While the memories are still coming may I continue with my times living on the Kingswood Estate. We were called the Kingswood estate gang in those days, and we would be found over Woodside playing about most of the time. Our main tasks were to find pop bottles and return them to KENTS the newsagents and post office, to earn a penny or two on the deposit. Kents was a great shop I can still smell the aroma of stationary and Magazines, it was a special smell that remains with you from childhood just like bluebells do when you have played in a wood full of them.
Celebrating the end of the war
In the 40s as children we had all had street parties, to celebrate the end of the war and Fernway was no exception. Our parents placed tables all down our road, and we were all waiting to be waited on with jelly, blancmange and junket, along with a treat ice cream! At the corner of Fernway opposite the spinney that took you past the cemetery and Stanborough park a huge bonfire had been prepared, right in the middle of the road. Radios had been place in front rooms by the windows to provide music that went on for as long as my young mind can remember. The bonfire was ablaze and Mr Picton from round the corner was in charge of fire drill in case of emergencies, along with other men and dads who had been demobbed.
My childhood memories of those I played in the road with and were in our gang were, Alan Dyer, Bobby Cotton, Brian Rawlings, Susan Rawlings, Joyce Rawlings, Colin McCrystal, Stella Leach, Pat Leach Carol Marnie, John Griffin, Brian Dowling, Mary Dyer, the Vaughans, The Phillipsons, Chambers, Horne, The Browns and others who escape me at present (apologies for bad spelling).

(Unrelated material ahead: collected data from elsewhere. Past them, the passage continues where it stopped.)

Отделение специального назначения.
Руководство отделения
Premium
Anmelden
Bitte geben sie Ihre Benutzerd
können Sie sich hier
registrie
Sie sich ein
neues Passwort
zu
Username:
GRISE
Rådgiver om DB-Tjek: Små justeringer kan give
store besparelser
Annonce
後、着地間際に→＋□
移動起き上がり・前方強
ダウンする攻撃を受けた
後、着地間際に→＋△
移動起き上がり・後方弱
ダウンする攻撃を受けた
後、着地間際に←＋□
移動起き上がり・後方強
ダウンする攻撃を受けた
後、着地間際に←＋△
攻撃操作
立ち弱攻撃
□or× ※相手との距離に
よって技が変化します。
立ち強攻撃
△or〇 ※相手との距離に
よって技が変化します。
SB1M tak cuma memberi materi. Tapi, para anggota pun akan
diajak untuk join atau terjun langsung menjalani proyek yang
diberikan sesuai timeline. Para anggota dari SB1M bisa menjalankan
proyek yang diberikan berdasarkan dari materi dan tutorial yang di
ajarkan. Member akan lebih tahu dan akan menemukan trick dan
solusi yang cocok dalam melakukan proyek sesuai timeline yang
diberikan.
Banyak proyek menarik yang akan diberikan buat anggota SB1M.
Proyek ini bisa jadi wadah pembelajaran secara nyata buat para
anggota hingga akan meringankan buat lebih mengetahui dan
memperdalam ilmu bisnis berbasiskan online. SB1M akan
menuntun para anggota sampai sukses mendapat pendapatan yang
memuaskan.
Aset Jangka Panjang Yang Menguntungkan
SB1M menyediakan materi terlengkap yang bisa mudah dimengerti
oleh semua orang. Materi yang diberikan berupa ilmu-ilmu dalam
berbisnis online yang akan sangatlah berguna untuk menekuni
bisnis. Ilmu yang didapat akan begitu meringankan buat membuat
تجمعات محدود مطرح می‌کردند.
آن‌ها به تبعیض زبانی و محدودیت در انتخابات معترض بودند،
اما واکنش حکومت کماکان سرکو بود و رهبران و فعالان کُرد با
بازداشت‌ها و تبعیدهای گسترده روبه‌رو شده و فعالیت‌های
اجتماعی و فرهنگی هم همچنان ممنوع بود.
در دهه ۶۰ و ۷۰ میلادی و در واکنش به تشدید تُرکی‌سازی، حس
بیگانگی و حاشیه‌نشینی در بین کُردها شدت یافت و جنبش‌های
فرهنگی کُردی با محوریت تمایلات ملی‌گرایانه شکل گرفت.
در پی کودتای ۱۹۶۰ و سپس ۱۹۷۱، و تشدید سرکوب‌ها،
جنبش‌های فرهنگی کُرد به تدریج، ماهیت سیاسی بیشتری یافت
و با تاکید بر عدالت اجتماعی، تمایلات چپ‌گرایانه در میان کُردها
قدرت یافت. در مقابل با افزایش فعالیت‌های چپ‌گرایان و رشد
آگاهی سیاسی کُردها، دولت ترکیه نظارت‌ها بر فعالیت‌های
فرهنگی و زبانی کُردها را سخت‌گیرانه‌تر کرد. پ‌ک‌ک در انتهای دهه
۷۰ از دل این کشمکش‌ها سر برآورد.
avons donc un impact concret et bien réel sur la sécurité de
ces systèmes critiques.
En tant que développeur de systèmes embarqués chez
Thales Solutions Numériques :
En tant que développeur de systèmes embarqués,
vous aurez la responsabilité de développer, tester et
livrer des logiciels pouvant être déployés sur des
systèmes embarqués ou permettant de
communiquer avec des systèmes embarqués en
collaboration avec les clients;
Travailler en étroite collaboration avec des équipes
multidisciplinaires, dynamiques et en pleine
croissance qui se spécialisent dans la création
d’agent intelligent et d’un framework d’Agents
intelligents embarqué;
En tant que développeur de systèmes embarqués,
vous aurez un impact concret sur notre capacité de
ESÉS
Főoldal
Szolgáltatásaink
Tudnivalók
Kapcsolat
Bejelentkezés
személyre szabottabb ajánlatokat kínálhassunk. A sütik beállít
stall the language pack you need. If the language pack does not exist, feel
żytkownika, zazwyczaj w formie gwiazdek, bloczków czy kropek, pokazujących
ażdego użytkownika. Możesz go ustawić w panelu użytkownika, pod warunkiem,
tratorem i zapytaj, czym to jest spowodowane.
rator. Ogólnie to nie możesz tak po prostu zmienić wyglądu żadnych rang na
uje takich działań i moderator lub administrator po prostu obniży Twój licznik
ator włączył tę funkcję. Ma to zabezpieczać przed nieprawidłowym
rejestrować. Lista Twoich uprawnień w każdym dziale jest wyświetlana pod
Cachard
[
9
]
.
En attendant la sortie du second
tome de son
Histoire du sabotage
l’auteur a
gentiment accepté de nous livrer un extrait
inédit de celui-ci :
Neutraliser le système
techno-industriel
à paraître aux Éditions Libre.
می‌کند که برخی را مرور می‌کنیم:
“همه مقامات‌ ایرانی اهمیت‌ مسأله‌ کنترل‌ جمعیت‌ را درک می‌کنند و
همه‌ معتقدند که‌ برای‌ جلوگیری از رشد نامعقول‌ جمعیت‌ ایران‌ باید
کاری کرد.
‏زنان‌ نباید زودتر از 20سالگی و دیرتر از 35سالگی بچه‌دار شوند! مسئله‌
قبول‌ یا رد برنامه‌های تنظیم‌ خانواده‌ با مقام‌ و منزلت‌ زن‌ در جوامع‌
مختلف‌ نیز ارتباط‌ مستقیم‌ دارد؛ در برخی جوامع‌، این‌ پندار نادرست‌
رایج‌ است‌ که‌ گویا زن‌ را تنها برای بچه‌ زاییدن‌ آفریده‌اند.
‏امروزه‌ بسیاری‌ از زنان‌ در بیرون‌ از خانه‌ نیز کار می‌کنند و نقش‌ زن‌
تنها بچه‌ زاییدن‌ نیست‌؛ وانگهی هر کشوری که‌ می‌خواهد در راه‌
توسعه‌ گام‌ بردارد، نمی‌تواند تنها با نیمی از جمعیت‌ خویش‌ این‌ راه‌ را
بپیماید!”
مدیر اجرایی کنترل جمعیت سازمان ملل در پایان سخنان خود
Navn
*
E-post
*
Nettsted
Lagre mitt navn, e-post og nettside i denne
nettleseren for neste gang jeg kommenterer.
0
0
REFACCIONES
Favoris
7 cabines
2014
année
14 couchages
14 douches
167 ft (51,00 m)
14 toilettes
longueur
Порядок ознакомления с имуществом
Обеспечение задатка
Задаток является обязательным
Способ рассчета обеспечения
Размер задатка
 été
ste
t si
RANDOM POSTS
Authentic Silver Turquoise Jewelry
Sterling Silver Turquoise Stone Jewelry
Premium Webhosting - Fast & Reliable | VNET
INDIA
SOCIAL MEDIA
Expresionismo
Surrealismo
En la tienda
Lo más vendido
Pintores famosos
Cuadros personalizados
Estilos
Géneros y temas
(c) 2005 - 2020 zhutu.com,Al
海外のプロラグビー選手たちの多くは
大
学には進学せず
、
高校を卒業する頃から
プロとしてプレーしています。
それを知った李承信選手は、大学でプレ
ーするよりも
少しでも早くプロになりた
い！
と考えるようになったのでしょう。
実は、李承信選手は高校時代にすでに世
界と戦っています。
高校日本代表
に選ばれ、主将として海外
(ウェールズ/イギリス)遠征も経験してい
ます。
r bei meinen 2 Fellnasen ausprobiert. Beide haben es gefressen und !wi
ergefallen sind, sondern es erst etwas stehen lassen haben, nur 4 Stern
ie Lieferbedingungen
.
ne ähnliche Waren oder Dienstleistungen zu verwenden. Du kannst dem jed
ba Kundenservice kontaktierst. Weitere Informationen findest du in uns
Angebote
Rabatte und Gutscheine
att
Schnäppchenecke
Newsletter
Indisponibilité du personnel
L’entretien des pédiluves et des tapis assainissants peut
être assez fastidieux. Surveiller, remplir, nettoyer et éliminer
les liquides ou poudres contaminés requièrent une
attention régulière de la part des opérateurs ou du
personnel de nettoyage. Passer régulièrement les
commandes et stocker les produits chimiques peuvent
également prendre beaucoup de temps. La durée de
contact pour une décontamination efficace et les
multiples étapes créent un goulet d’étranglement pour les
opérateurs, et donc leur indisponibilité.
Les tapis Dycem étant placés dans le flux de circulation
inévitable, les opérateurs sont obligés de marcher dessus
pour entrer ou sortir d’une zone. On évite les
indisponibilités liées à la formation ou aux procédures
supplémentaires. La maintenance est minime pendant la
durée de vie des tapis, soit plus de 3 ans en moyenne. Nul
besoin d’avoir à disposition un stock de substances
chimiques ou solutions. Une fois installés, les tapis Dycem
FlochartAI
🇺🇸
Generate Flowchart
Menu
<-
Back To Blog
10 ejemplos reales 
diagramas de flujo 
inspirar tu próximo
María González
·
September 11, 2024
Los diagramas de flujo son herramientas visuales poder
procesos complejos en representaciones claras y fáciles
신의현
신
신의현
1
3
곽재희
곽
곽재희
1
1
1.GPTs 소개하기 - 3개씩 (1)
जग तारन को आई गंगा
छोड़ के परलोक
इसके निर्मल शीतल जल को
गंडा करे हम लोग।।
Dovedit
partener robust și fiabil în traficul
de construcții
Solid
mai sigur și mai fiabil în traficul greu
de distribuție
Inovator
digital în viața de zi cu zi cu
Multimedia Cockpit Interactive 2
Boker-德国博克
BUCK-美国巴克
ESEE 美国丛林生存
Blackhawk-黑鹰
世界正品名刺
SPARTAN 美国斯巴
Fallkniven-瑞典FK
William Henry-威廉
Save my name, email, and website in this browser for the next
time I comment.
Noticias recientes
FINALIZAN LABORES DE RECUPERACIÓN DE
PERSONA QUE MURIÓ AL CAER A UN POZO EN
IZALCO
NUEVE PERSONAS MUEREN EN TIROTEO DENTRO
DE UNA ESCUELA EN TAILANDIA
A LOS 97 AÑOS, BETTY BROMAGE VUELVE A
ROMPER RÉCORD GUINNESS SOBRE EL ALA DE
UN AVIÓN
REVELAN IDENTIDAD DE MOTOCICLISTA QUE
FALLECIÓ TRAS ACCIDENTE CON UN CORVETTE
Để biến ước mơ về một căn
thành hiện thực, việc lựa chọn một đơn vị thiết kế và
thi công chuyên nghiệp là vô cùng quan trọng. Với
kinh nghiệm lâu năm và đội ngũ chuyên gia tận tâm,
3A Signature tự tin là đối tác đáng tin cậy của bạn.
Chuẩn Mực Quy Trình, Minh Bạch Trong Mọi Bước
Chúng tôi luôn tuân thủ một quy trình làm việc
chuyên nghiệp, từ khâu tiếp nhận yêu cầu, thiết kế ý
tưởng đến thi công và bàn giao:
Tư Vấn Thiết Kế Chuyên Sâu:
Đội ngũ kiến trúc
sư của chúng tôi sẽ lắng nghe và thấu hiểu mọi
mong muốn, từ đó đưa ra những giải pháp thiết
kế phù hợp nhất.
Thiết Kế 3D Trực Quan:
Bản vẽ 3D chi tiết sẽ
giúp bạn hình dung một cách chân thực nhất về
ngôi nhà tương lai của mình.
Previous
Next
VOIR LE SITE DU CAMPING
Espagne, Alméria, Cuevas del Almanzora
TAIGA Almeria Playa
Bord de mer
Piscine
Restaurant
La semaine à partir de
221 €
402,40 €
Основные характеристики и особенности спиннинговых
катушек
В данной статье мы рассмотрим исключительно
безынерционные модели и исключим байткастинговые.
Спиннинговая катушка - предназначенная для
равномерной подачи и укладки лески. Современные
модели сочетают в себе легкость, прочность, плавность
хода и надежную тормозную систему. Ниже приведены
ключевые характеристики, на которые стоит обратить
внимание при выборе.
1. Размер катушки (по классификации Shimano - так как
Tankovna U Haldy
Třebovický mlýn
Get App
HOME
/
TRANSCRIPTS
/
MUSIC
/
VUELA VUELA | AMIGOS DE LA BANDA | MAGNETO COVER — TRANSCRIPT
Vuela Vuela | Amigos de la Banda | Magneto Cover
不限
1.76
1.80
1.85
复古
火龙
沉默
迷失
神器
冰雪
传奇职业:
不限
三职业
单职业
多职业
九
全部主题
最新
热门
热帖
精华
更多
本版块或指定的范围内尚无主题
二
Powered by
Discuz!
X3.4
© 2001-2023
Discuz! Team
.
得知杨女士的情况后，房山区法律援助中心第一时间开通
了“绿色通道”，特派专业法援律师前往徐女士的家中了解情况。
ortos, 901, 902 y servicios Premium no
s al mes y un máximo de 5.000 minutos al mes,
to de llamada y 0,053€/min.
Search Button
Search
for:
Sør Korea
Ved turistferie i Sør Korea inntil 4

Kingswood Estate was wonderful in those days, and going to Kingswood Kindergarten was a great experience. We would have air raid drills and told to crouch up against the corridor walls, or under our desks, In the playground there was an Air raid shelter, but I never went in it. We even had school teas as well as school dinners, the teas were because our mums were working in factories, and picked us up later when they finished work. My mum worked next to the fire station opposite Sheepcote Lane, I think its a garage now. (Next to Woodside that was.)
To conclude this little bit of Kingswood in the 40s, us kids had the times of our lives, playing marbles conkers swapping comics playing cricket between the silver birches teasing neighbours with knock up ginger, that’s knocking doors and running away like mad, and all in the street, wow! My next story may include the Rushden Avenue gang of those times?